What you are asked to do: With the line containing "định vị trí" as the first and the final line of the entries as the last, repeat exactly the lines in that span, including both.

─── Material provided ───

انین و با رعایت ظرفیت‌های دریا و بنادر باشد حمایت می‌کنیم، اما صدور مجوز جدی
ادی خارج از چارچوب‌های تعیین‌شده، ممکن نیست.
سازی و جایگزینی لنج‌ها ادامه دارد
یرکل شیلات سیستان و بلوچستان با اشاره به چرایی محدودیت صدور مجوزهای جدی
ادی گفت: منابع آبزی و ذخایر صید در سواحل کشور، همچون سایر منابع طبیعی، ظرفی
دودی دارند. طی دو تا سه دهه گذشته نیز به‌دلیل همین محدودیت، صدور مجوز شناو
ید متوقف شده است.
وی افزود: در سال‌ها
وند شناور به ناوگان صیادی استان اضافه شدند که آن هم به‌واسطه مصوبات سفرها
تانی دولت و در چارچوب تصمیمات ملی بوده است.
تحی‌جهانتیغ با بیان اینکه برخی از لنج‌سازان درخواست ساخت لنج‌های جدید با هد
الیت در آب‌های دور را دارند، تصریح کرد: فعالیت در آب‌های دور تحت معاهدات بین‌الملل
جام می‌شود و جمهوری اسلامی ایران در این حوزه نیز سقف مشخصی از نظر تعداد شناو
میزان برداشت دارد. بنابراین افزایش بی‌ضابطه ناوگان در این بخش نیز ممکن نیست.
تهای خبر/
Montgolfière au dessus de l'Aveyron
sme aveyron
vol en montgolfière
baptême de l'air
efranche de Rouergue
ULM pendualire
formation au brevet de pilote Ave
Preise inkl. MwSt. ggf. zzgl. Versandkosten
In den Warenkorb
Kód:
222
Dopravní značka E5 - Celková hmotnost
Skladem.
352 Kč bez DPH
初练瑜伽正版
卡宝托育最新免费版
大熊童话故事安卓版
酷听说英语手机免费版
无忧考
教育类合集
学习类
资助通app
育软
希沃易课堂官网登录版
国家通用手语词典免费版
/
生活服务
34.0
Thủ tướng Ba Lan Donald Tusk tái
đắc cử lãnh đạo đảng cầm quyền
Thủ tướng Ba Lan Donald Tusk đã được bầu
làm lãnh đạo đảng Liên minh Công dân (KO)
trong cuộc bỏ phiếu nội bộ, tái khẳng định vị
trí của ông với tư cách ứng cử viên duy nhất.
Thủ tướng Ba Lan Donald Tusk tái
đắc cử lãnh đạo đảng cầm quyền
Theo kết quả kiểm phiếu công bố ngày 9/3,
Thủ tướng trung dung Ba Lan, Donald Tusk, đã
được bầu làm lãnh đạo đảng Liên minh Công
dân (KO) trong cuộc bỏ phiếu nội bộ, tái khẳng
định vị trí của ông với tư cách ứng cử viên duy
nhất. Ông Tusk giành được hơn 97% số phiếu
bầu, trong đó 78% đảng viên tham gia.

───

Result of this exercise:
định vị trí của ông với tư cách ứng cử viên duy
nhất. Ông Tusk giành được hơn 97% số phiếu
bầu, trong đó 78% đảng viên tham gia.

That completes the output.